According to the UK based group, Residential Landlords Association (RLA), 66% of EU nationals living in the UK are currently living in privately rented housing. Currently, under the 2014 Immigration Act, all EU nationals automatically have the right to rent properties. But, with the prospect of a “no deal Brexit” looking ever more likely, what will this mean going forward? And will the rights of EU nationals already renting in the UK be affected?
The RLA has recently warned that the growing uncertainty over Brexit could be putting EU nationals at risk of losing their homes. The group has urged the government to confirm the status of these individuals post-Brexit. Otherwise, it could mean landlords being unsure as to whether they can renew tenancies that are due for renewal.
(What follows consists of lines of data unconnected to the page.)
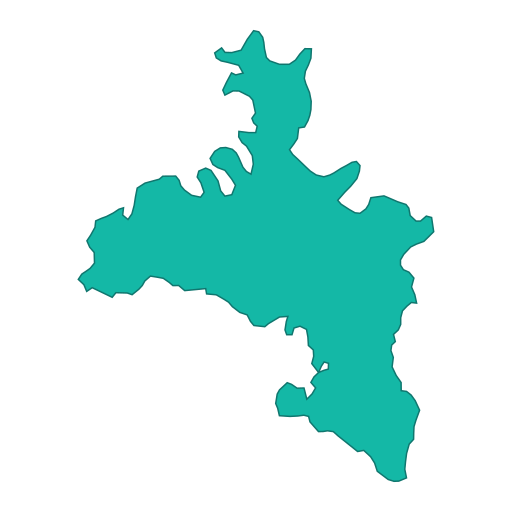 Itapejara d'Oeste, Paraná, Brazil
{"feature_id": "56859067B76387511794293", "entity_name": "Itapejara d'Oeste", "entity_type": "district", "adm_level": 2, "iso_a3": "BRA", "parent_name": "Brazil", "parent_adm1": "Paraná", "projection": "natural_earth1", "projection_center": [-52.828, -25.984], "detail": "fine", "context": "isolated", "style": "filled", "palette": "teal", "viewbox_px": 512, "rotation_deg": 0, "n_neighbors": 0, "source": "geoboundaries", "source_scale": "gbopen_adm2", "svg_char_len": 3440}
<svg xmlns="http://www.w3.org/2000/svg" viewBox="0 0 512 512"><path d="M318.6,372.5L314.0,376.9L310.9,382.4L315.6,387.9L312.1,393.9L306.8,399.2L304.0,388.0L297.1,388.2L291.6,384.4L287.2,382.7L283.7,386.0L279.5,389.9L277.2,394.1L275.7,403.5L277.7,408.3L279.4,415.7L289.9,416.4L297.8,416.0L303.8,415.2L308.6,416.4L310.0,421.9L318.5,431.6L323.1,431.5L327.5,430.8L333.3,431.6L338.2,436.0L343.0,439.8L357.6,451.5L363.8,450.4L370.7,456.8L374.6,463.0L377.3,471.3L388.2,479.5L394.0,481.3L398.8,481.1L406.5,477.9L404.8,469.3L405.5,461.9L406.6,453.3L409.2,444.1L413.6,439.3L413.7,433.2L414.0,426.6L415.9,420.3L419.6,410.2L415.2,400.7L411.1,395.0L406.5,391.4L401.2,390.7L401.1,382.5L396.2,375.5L392.1,366.9L393.3,357.4L390.9,350.5L391.7,345.0L395.3,341.6L393.5,334.4L398.3,329.9L400.7,324.4L400.7,317.7L402.5,310.8L407.1,306.0L411.3,302.5L416.6,303.1L414.8,294.7L411.5,287.0L413.9,278.1L409.0,272.2L403.4,269.7L400.5,265.2L400.5,259.9L403.7,254.4L410.6,247.0L416.2,244.2L423.9,241.4L433.7,231.7L431.6,217.5L426.3,216.1L420.5,221.1L416.1,221.1L410.2,215.6L408.8,208.1L406.0,204.5L397.5,201.7L393.6,200.0L389.2,198.1L384.0,195.9L370.9,197.7L368.7,204.5L365.9,208.9L360.0,213.3L355.0,212.8L349.1,209.4L341.1,204.2L337.7,200.3L344.8,192.2L350.7,186.2L356.9,178.6L359.4,171.1L360.0,165.6L356.4,161.5L352.0,162.3L346.3,165.6L341.0,168.4L334.0,172.9L329.9,175.0L323.9,176.8L316.2,175.0L310.3,171.1L305.6,166.7L297.8,159.2L292.7,154.5L289.5,149.7L293.8,144.0L297.4,138.5L298.7,127.9L304.5,127.0L308.0,120.6L309.8,115.3L310.9,109.6L311.2,101.3L309.5,92.6L305.8,83.7L304.3,78.4L305.4,71.2L308.4,64.9L310.9,58.2L311.4,48.8L304.9,48.7L299.9,54.0L295.5,60.1L289.3,64.3L284.0,64.3L279.4,64.3L269.8,60.9L266.4,57.5L264.5,48.8L263.8,42.4L262.7,37.3L258.8,31.8L253.6,30.7L247.3,39.3L241.1,50.2L231.8,52.6L225.0,52.4L221.6,47.9L214.7,52.9L216.3,57.9L221.1,60.9L227.6,62.3L238.7,65.3L243.1,73.1L235.7,74.9L231.5,72.9L226.4,82.5L222.8,90.1L224.9,95.1L233.0,90.9L239.0,91.0L249.5,96.3L252.8,100.1L255.5,113.1L251.9,118.3L253.7,122.9L257.2,126.2L255.7,132.6L248.8,132.6L238.9,131.4L238.7,136.9L242.1,142.6L246.5,146.1L252.3,155.6L253.3,164.2L251.0,174.2L246.4,171.5L242.9,167.2L238.5,157.1L236.2,152.9L232.3,149.3L225.8,147.5L220.3,147.9L214.7,151.4L210.1,158.4L212.9,164.5L217.7,167.6L224.9,170.3L231.8,179.2L235.5,185.3L231.8,194.7L224.9,196.1L220.7,190.9L218.0,180.9L211.0,170.4L205.7,168.1L198.8,171.1L197.2,177.0L200.9,182.8L204.1,192.3L200.6,197.2L191.6,195.3L184.5,190.1L180.8,185.8L179.1,180.3L175.7,176.1L162.8,176.2L159.3,179.2L145.0,183.1L137.2,188.1L135.5,196.8L134.2,205.3L131.9,213.9L128.0,219.5L122.7,215.1L123.5,207.8L119.0,209.2L113.1,213.1L106.5,216.5L101.3,218.4L95.7,220.9L95.0,227.3L90.7,235.1L86.9,240.8L89.7,247.2L94.2,252.5L94.5,263.1L90.1,268.4L86.3,271.1L81.8,274.1L78.3,279.4L83.9,284.7L86.7,291.4L92.2,287.7L112.2,297.3L115.9,292.7L127.3,293.0L132.1,294.7L138.9,289.2L142.3,285.5L144.8,281.0L150.4,276.1L156.8,277.1L163.3,278.3L169.2,282.4L172.9,285.6L178.7,285.5L184.7,290.6L205.7,288.6L206.6,293.9L216.3,294.8L223.7,299.1L228.6,302.2L232.4,306.7L239.8,312.4L247.2,314.9L250.5,321.4L253.9,325.5L264.8,326.7L268.5,323.6L279.5,317.0L287.9,316.4L286.3,321.6L285.0,329.9L286.7,334.7L292.0,334.7L294.0,328.0L300.0,326.2L306.5,329.4L307.9,337.0L308.4,345.5L313.3,349.9L313.7,356.3L311.8,363.6L318.6,372.5ZM318.6,372.5L321.4,366.1L324.1,362.0L328.5,363.3L328.3,369.1L324.0,370.3L318.6,372.5Z" fill="#14b8a6" stroke="#0f766e" stroke-width="1.5"/></svg>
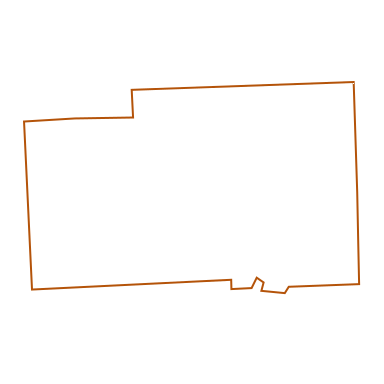 Lee, Illinois, United States of America, rotated 178°
{"feature_id": "52423323B51586507670768", "entity_name": "Lee", "entity_type": "district", "adm_level": 2, "iso_a3": "USA", "parent_name": "United States of America", "parent_adm1": "Illinois", "projection": "orthographic", "projection_center": [-89.364, 41.748], "detail": "fine", "context": "isolated", "style": "outline", "palette": "amber", "viewbox_px": 384, "rotation_deg": 178, "n_neighbors": 0, "source": "geoboundaries", "source_scale": "gbopen_adm2", "svg_char_len": 380}
<svg xmlns="http://www.w3.org/2000/svg" viewBox="0 0 384 384"><g transform="rotate(178 192 192)"><path d="M28.2,94.1L27.7,131.1L26.9,185.7L26.6,296.3L248.7,296.2L248.4,275.4L248.3,268.5L306.6,269.6L357.4,268.3L355.3,100.1L155.9,102.9L156.0,93.6L135.8,93.9L130.3,104.1L123.6,99.1L126.1,90.8L102.8,87.7L98.6,93.9L28.2,94.1Z" fill="none" stroke="#b45309" stroke-width="2"/></g></svg>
Both renters and landlords need clarification on what their rights will be in terms of renting next year. In a letter to Brexit secretary Dominic Raab, the RLA has called on the government to provide some official guidance “as a matter of urgency”. If a no-deal scenario were to go ahead, it could cause major problems for landlords and renters.
Policy director for the RLA, David Smith, noted: “Landlords and tenants need urgent clarification from the government on the rights that EU nationals will have to rent property immediately after the UK leaves the EU, especially in the event of a no-deal Brexit. Without this, and without a commitment that no changes will be made to the ability of EU citizens to rent property without at least 18 months’ notice, landlords will find themselves unable to decide if tenancies should be renewed and new ones created for EU citizens. We need clarity as swiftly as possible.”
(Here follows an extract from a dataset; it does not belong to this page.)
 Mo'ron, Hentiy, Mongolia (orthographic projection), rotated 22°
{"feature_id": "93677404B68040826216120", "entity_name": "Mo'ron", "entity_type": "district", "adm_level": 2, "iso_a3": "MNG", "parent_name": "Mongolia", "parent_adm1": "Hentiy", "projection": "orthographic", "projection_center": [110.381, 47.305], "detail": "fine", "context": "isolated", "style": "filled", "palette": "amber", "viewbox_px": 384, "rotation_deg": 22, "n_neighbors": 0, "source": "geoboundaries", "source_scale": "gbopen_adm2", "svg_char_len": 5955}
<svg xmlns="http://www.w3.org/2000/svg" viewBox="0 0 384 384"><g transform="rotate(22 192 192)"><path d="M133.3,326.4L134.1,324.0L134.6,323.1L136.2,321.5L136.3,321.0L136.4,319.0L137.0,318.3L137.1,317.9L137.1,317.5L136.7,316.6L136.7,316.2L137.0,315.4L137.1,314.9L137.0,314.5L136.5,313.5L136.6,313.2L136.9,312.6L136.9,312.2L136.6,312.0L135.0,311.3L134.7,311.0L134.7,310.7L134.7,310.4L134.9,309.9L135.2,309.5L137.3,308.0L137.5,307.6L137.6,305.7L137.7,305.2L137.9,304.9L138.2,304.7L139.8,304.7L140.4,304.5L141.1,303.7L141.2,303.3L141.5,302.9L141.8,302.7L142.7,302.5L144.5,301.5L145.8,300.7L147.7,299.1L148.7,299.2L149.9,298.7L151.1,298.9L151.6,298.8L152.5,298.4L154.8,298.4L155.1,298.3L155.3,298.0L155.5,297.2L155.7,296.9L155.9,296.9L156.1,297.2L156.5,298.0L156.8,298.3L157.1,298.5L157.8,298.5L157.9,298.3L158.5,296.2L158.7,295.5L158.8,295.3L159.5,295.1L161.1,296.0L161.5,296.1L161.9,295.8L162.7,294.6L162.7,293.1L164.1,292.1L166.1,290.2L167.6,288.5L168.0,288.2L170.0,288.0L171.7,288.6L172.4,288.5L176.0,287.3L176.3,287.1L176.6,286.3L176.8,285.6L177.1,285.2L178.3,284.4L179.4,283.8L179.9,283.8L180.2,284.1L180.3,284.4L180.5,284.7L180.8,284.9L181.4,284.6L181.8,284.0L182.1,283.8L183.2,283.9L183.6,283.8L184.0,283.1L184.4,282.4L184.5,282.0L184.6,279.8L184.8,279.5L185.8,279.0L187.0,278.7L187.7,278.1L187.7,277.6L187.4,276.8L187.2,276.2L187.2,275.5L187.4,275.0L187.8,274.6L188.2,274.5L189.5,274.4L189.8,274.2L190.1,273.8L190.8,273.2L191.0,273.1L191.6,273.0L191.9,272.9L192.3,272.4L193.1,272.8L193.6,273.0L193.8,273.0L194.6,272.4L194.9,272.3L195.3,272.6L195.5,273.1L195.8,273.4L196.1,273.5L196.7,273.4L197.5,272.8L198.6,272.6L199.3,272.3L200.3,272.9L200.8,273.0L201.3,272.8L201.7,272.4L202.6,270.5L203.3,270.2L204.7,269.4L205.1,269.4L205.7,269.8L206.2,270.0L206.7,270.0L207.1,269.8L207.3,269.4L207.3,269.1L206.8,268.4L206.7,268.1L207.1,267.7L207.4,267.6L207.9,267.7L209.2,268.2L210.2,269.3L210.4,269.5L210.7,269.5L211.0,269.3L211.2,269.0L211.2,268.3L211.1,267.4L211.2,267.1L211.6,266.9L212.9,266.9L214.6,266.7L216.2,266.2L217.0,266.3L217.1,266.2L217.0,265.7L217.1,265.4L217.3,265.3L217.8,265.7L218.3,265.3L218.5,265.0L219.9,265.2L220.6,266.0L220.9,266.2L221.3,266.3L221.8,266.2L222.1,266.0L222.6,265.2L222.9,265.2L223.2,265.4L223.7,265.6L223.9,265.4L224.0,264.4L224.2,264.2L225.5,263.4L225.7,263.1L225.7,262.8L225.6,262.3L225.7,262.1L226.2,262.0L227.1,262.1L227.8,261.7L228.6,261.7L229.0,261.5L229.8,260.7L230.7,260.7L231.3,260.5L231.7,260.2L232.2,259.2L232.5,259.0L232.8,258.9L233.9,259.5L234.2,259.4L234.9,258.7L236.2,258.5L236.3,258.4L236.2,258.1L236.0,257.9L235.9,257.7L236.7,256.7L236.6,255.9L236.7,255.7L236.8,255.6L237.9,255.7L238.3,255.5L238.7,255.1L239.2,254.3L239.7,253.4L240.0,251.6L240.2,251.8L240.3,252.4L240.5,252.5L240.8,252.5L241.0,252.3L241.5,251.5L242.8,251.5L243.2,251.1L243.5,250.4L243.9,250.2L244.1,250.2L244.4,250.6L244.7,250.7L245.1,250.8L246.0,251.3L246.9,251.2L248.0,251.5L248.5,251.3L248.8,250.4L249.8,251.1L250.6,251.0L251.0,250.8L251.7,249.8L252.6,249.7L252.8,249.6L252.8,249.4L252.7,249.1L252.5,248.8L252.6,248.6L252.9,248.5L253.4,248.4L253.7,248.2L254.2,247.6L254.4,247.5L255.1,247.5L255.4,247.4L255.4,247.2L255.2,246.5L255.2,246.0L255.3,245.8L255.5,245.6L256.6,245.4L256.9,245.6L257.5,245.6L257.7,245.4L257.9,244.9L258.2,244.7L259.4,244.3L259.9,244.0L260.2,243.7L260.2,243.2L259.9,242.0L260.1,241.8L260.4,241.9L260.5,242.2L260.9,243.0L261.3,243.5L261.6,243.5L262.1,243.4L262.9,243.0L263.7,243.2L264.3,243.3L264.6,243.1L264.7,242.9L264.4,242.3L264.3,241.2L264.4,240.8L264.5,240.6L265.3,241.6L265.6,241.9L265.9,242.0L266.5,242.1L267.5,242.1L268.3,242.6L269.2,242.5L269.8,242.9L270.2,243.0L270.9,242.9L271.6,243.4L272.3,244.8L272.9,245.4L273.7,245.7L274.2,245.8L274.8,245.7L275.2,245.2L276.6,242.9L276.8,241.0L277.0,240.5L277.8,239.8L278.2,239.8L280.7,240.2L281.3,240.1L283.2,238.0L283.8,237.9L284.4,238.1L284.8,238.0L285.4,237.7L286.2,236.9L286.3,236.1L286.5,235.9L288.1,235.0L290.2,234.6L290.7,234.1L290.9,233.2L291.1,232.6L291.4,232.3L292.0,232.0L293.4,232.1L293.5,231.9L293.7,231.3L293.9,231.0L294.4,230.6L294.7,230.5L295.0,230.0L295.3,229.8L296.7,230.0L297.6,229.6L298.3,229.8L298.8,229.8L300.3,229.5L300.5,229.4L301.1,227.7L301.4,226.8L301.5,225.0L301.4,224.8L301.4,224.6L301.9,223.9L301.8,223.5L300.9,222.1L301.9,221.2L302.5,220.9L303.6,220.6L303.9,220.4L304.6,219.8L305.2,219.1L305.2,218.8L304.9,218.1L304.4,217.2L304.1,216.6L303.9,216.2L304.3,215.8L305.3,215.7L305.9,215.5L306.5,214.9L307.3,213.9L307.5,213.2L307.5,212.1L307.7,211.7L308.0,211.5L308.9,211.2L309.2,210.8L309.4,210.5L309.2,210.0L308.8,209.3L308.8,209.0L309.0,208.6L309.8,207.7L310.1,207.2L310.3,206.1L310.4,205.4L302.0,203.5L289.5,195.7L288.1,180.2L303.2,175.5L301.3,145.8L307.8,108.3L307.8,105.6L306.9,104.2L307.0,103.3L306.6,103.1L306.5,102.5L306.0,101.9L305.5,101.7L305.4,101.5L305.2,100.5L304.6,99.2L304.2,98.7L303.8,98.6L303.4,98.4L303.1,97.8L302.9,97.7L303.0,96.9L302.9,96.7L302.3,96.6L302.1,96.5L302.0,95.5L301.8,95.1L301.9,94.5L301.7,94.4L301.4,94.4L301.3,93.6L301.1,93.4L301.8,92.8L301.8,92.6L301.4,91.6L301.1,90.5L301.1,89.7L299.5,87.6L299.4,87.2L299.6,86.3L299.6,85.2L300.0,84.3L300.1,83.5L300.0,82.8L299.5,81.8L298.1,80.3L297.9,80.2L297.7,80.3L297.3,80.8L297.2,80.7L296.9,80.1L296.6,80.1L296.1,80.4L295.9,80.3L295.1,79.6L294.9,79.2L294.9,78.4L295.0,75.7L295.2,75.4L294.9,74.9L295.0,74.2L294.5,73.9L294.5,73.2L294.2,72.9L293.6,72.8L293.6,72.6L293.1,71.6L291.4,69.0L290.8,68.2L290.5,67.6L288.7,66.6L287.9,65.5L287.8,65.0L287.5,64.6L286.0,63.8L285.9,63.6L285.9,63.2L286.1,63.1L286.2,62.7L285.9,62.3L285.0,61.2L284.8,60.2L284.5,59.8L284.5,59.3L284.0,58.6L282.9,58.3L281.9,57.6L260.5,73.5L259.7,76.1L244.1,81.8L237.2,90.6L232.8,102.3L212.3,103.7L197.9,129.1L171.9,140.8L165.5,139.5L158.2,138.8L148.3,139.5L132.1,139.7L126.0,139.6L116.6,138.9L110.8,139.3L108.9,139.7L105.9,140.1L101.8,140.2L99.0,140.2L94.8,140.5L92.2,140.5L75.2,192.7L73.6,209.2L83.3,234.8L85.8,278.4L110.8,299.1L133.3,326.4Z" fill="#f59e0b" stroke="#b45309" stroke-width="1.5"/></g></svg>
The government has been criticised further by Satbir Singh, the chief executive of the Joint Council for the Welfare of Immigrants. He recently described the government’s policies as “incomprehensible”. He said that, “particularly in light of the hostile environment that requires landlords to check their tenants immigration status”, it’s unreasonable to expect landlords to go through complex immigration checks and forms. “Landlords cannot be expected to act as border guards, and to ask them to do so is to play with the lives and livelihoods of immigrants and ethnic minorities. It must stop,” he added.
In response to this, a Home Office spokesperson said: “EU citizens make a huge contribution to our economy and to our society and we have been clear from the beginning of this process that we want these citizens and their families in the UK to be able to stay.”